EnKF forecast scores at 8 July against the number of assimilation days.

5. Conclusion

[74] In order to design suitable assimilation algorithms for short-range ozone forecasts in realistic applications, four algorithms, namely optimal interpolation, reduced-rank square root Kalman filter, ensemble Kalman filter, and four-dimensional variational assimilation, have been implemented and compared in the same benchmark settings.

[75] Although the forecasts beyond 1 day tend to approach the model simulations without assimilation (because of the low dependency of model simulations on initial conditions), it has been shown that the assimilation algorithms significantly improve the ozone forecasts. Data assimilation would be an indispensable part of practical ozone forecast systems as in NWP.

[76] The comparison results have illustrated the limitations and potentials of different assimilation algorithms. OI provides overall better performances. It benefits from the Balgovind parameterization of model uncertainties during the assimilation periods. In EnKF, the model uncertainties were approximated by the statistics of the ensemble generated by perturbing uncertain model parameters. This perturbation method shows good potential to alleviate the constraint of the low dependency on initial conditions in ozone forecasts. EnKF produces best forecasts during the end of prediction periods. The strongly constrained 4DVar does a moderate job, because uncertainties are taken into account only at the initial date of the assimilation. Further studies are needed, for example, the estimation of ozone concentrations jointly with the emission rates [Elbern et al., 2007]. We remark that there are no final conclusions because of the unsettled formulation of model error. We paid less attention to RRSQRT, since, in our implementation, it is quite similar to EnKF.
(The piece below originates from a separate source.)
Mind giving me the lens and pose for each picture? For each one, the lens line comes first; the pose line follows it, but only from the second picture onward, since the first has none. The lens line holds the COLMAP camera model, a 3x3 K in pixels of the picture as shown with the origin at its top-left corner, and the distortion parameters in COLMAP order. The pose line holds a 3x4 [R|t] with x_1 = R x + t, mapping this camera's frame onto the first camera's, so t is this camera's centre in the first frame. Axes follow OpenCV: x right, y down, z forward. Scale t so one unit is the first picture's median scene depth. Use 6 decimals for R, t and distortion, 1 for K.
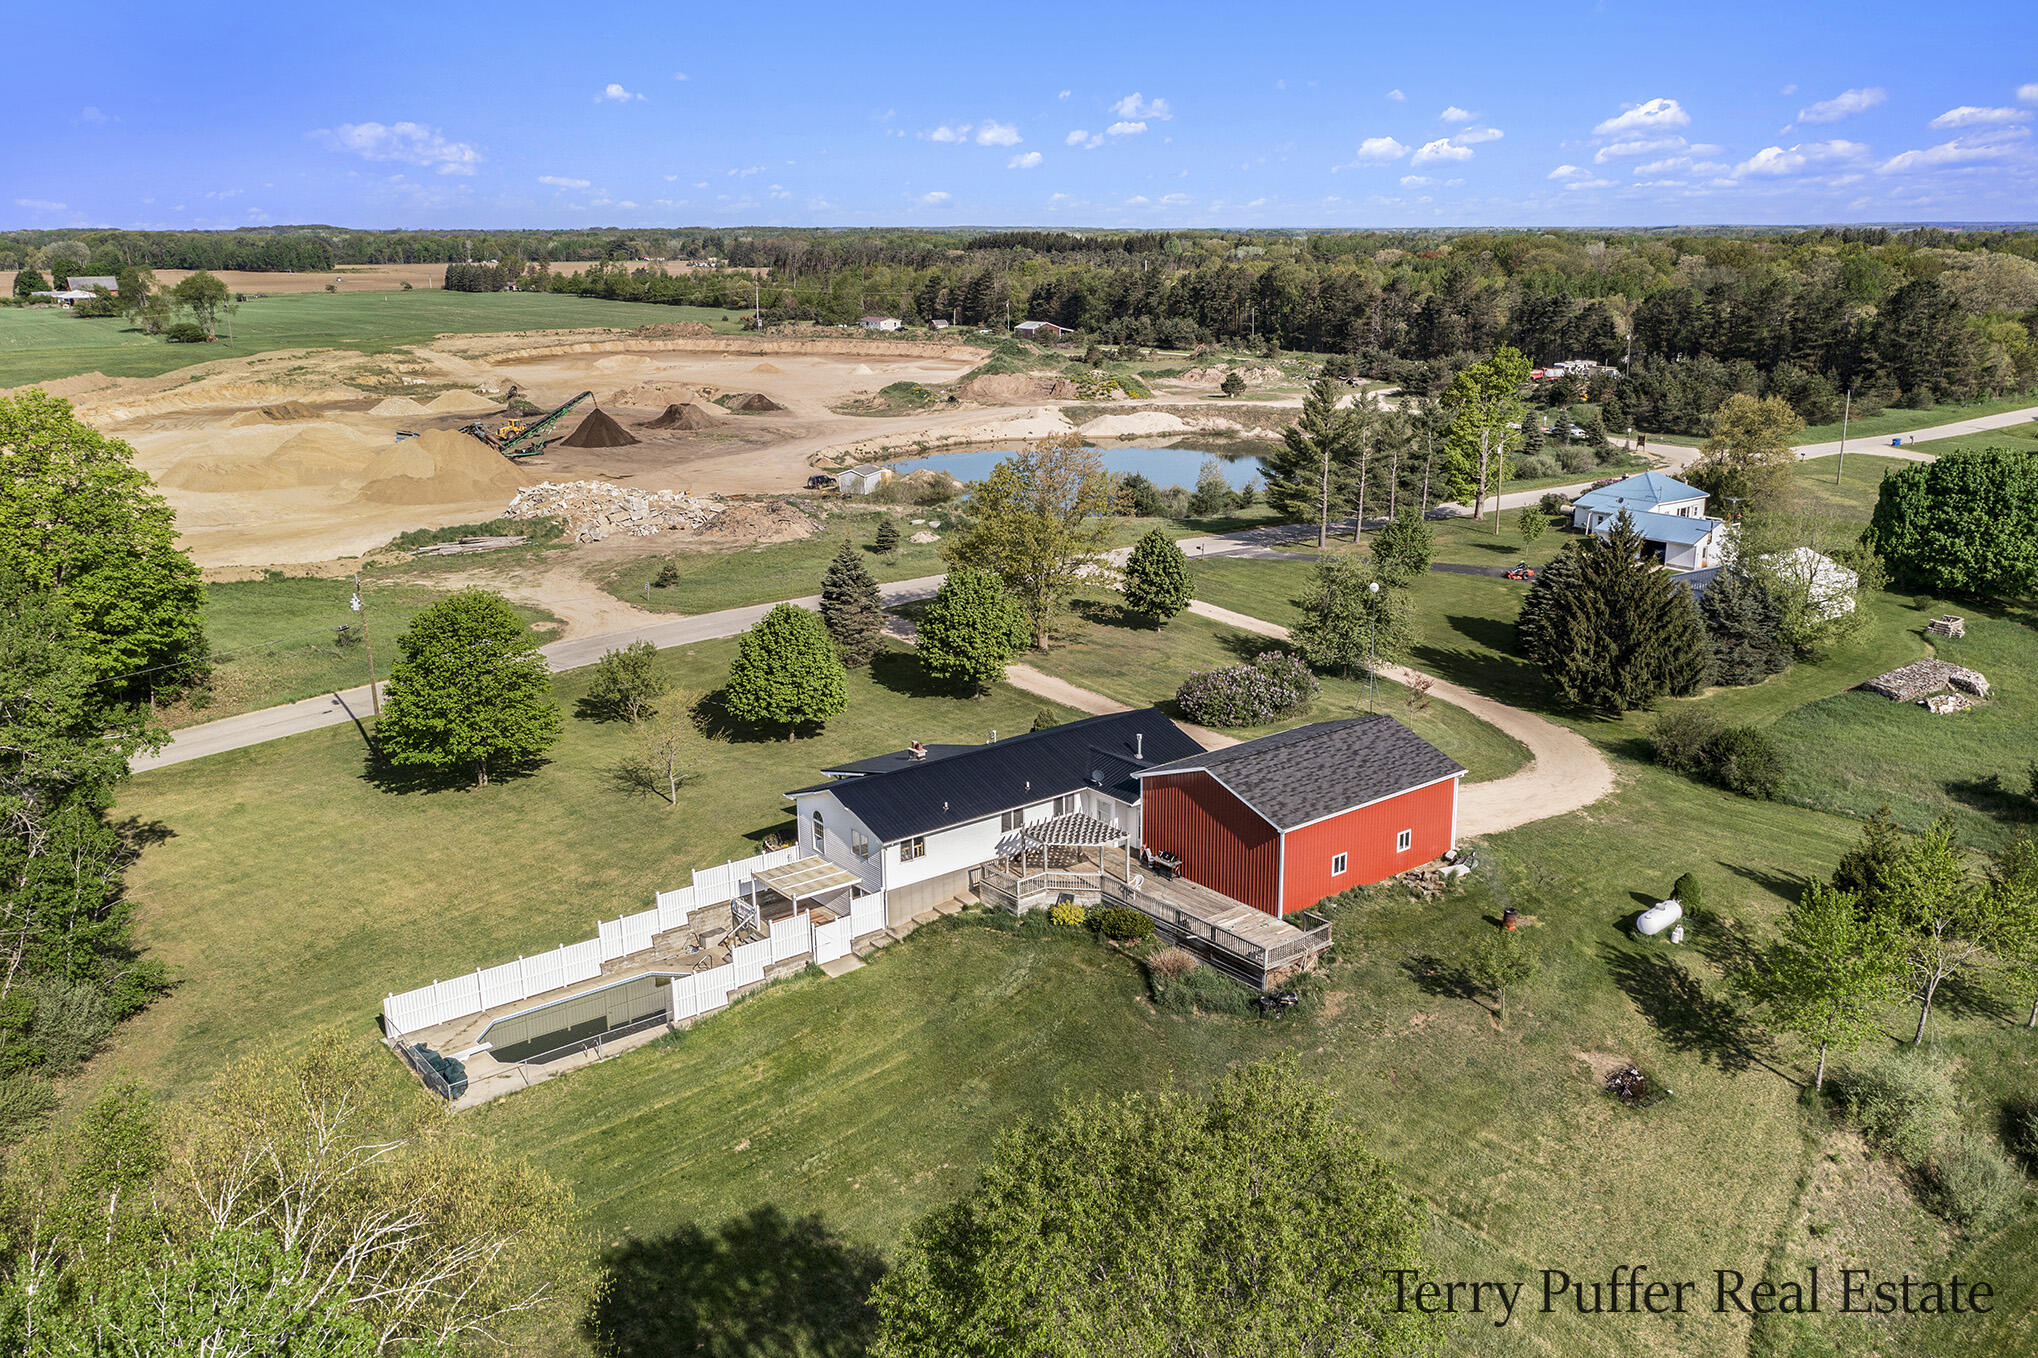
lens RADIAL K [[1561.1, 0, 1019.0], [0, 1561.1, 679.0], [0, 0, 1]] dist [-0.003119, -0.001686]
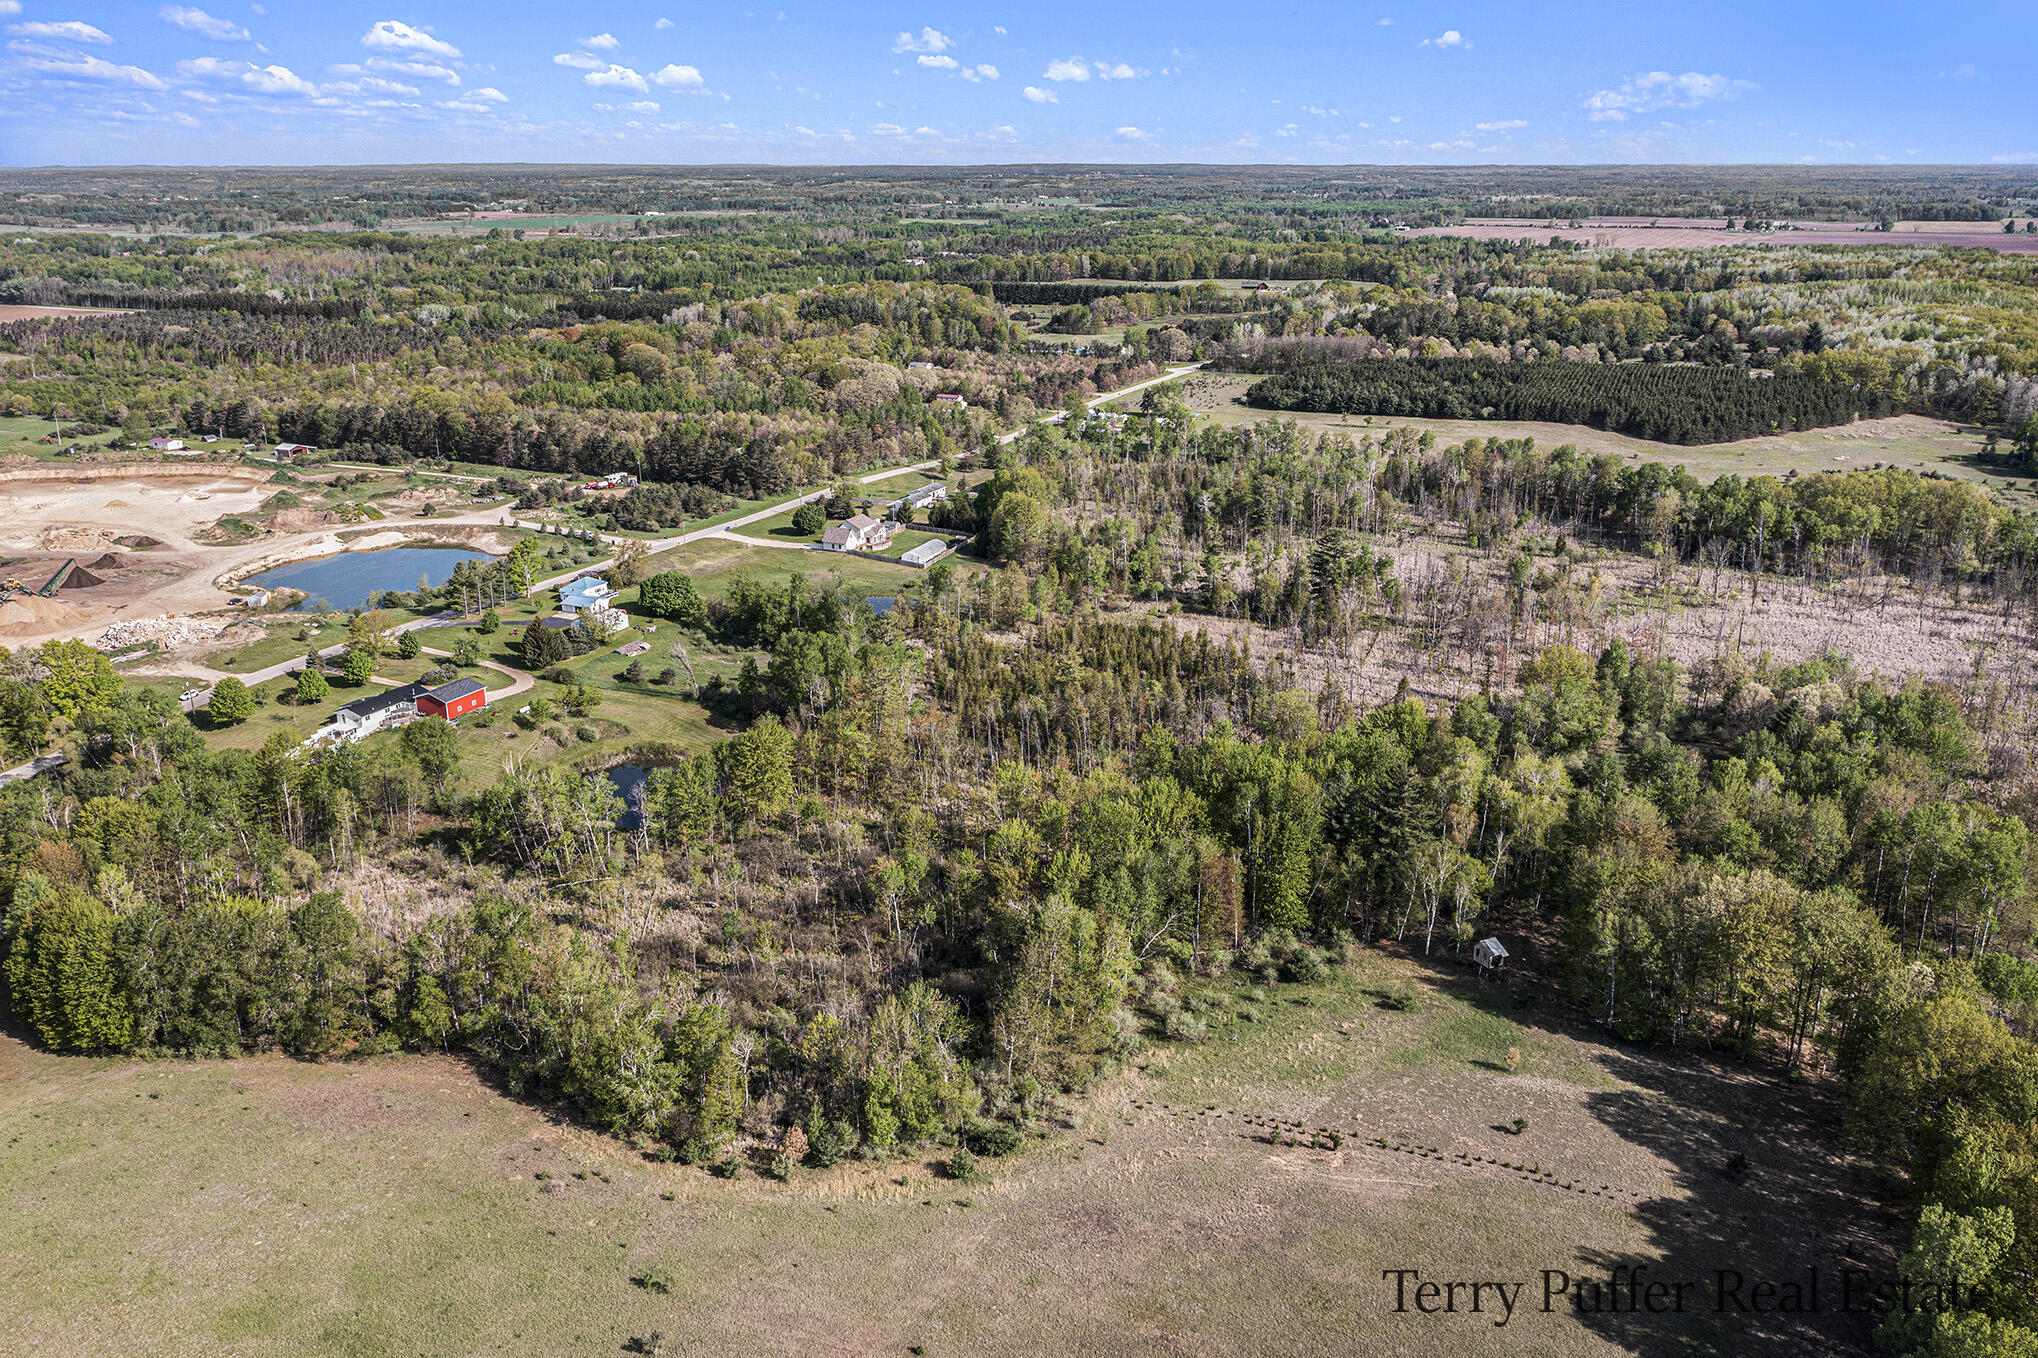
lens RADIAL K [[1561.1, 0, 1019.0], [0, 1561.1, 679.0], [0, 0, 1]] dist [-0.003119, -0.001686]
pose [[0.885093, -0.134433, 0.445576, -0.252750], [0.118361, 0.990915, 0.063852, -0.049006], [-0.450112, -0.003776, 0.892964, -2.552890]]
[77] We have also conducted sensitivity analysis on algorithm parameters, for example, ensemble randomness and size, assimilation window, perturbation fields, and diverse model settings. Further refinements of the assimilation algorithms can thus be tested by tuning these algorithm parameters for better forecast performances. This is especially necessary for the case of the full-resolution model.

[78] It is the complexity of the chemistry-transport phenomena and the limited observations that make it difficult for the modeling and assimilation. The approximations of the complex phenomena make CTMs imperfect, and uncertainties arise. If a deterministic model is employed, or if the uncertainties are not realistic, the forecasts of the stable system approach to the reference simulations without assimilation. Therefore all assimilation algorithms have to be adaptive, in one way or another, so that the uncertainties should be better represented.

[79] For the design of better assimilation algorithms, serious investigations on error modeling are needed. The ensemble could be obtained from more uncertain sources, for example, numerical approximations and subgrid physical parameterizations. The statistics of the enlarged ensemble are expected to be more accurate approximations of the model error.

[80] Spatially heterogeneous perturbations, which smooth out the spurious correlations of long distance, would certainly produce more realistic model errors. Another concern is that the lognormal perturbations might result in non-Gaussian model errors. In this case, assimilation methods deviating from normal may have to be accounted for. Other methods rely on hybridizations between sequential and variational methods which essentially use the assimilation results from both methods for error modeling. The comparison of ensemble forecast techniques [Mallet and Sportisse, 2006a] and assimilation algorithms would also be an interesting topic for future studies.